[TEXTE]
Baisse des réserves des émergents : Les taux souverains dans les économies avancées ne devraient pas augmenter (2/2)
Résumé :
· La baisse des réserves par les pays émergents devrait avoir des retombées majeures à la hausse ou à la baisse sur les taux souverains des économies avancées par deux canaux : la liquidité mondiale et le réajustement des portefeuilles.
· L’effet du réajustement des portefeuilles ne se résume pas à une simple hausse des taux longs. Il pourrait passer soit par une déformation de la courbe , soit ou par une hausse des achats d’actions ou d’actifs immobiliers des économies avancées par les investisseurs privés des pays émergents, avec une hausse de détention de la dette souveraine par les banques domestiques.
· Outre les deux canaux habituellement envisagés, le recul des réserves en devises des économies émergentes est significatif en ceci qu’il reflète le ralentissement de leur croissance et la transformation de leurs modèles économiques. Ceci est susceptible d’avoir des retombées majeures sur les marchés financiers des économies avancées.
Après avoir atteint près de 8 200 milliards USD en juin 2014, les réserves en devises des pays émergents suivent actuellement une trajectoire baissière qui devrait être durable. Cette tendance pourrait avoir un impact sur la valorisation des actifs sur les marchés financiers des économies avancées par deux canaux : le niveau de la liquidité mondiale et le réajustement des portefeuilles.

Lignes d'un jeu de données

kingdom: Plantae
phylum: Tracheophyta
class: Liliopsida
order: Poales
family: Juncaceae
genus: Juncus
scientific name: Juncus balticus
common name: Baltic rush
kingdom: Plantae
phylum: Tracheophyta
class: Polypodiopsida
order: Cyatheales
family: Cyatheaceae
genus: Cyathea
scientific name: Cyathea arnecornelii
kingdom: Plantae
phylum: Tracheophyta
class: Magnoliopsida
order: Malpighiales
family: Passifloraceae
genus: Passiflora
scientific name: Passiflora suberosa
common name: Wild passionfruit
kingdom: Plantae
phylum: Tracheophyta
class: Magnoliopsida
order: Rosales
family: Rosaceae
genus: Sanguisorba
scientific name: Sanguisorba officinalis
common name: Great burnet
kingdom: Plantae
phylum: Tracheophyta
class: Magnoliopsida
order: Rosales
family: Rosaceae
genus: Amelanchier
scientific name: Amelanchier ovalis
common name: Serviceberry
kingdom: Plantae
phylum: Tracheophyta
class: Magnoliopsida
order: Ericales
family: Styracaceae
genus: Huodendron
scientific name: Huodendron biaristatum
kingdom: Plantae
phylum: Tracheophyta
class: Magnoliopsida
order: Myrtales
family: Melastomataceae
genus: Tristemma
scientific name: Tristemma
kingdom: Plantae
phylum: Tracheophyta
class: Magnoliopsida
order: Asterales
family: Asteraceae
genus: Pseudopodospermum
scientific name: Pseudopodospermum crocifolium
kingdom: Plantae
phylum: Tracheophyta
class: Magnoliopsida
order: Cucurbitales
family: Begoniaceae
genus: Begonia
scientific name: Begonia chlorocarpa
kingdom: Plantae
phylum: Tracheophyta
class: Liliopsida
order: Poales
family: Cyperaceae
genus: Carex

[CONSIGNES]
1. Recopiez à l'identique les lignes des entrées, depuis celle qui contient « genus: Huodendron » jusqu'à la fin des entrées, bornes incluses.
2. Rédigez la suite du texte sur la baisse des réserves en devises des pays émergents, à partir de sa dernière phrase.

[RÉPONSES]
1.
genus: Huodendron
scientific name: Huodendron biaristatum
kingdom: Plantae
phylum: Tracheophyta
class: Magnoliopsida
order: Myrtales
family: Melastomataceae
genus: Tristemma
scientific name: Tristemma
kingdom: Plantae
phylum: Tracheophyta
class: Magnoliopsida
order: Asterales
family: Asteraceae
genus: Pseudopodospermum
scientific name: Pseudopodospermum crocifolium
kingdom: Plantae
phylum: Tracheophyta
class: Magnoliopsida
order: Cucurbitales
family: Begoniaceae
genus: Begonia
scientific name: Begonia chlorocarpa
kingdom: Plantae
phylum: Tracheophyta
class: Liliopsida
order: Poales
family: Cyperaceae
genus: Carex

2.
Dans un premier article, nous avons présenté de manière les déterminants de l’évolution des réserves des économies émergentes. Nous avons également tenté de montrer que leur baisse ne réduit pas le niveau de la liquidité mondiale tant que les banques centrales des pays émergents procèdent à des opérations de stérilisation.
Dans le présent article, nous nous interrogerons sur l’impact de la baisse des réserves des pays émergents sur les prix des actifs dans les économies avancées par deux canaux. :i) le canal du réajustement des portefeuilles et, ii) celui des « spillovers » macroéconomiques.
1- Les effets complexes du canal du réajustement des portefeuilles :
Sur le plan national de chaque économie avancée considérée seule, la vente des réserves en devises par les banques centrales des pays émergents n’a aucun impact sur la quantité de monnaie en circulation mais produit un simple réajustement des portefeuilles.
Considérons l’exemple d’une vente d’un bon du Trésor américain par la PBOC. L’opération consiste en effet pour la banque centrale chinoise à vendre un actif en devise étrangère –un T-Bond – pour obtenir des liquidités libellées dans cette devise –des dollars- afin de les céder sur le marché contre sa propre devise –le yuan. Dans notre exemple, les dollars qui se trouvaient sur le bilan de la PBOC changent de main : ils sont désormais détenus par une personne physique ou morale chinoise qui souhaite investir ses avoirs à l’étranger ou un investisseur non-résident qui a liquidé ses actifs en Chine et voudrait les placer dans une autre économie. La quantité totale de dollar ne change pas. Bien plus, si l’investisseur privé qui a obtenu les dollars auprès de la PBOC les réinvestit aussitôt dans un T-Bond de maturité identique à celui que détenait la PBOC, l’opération serait neutre pour les taux américains.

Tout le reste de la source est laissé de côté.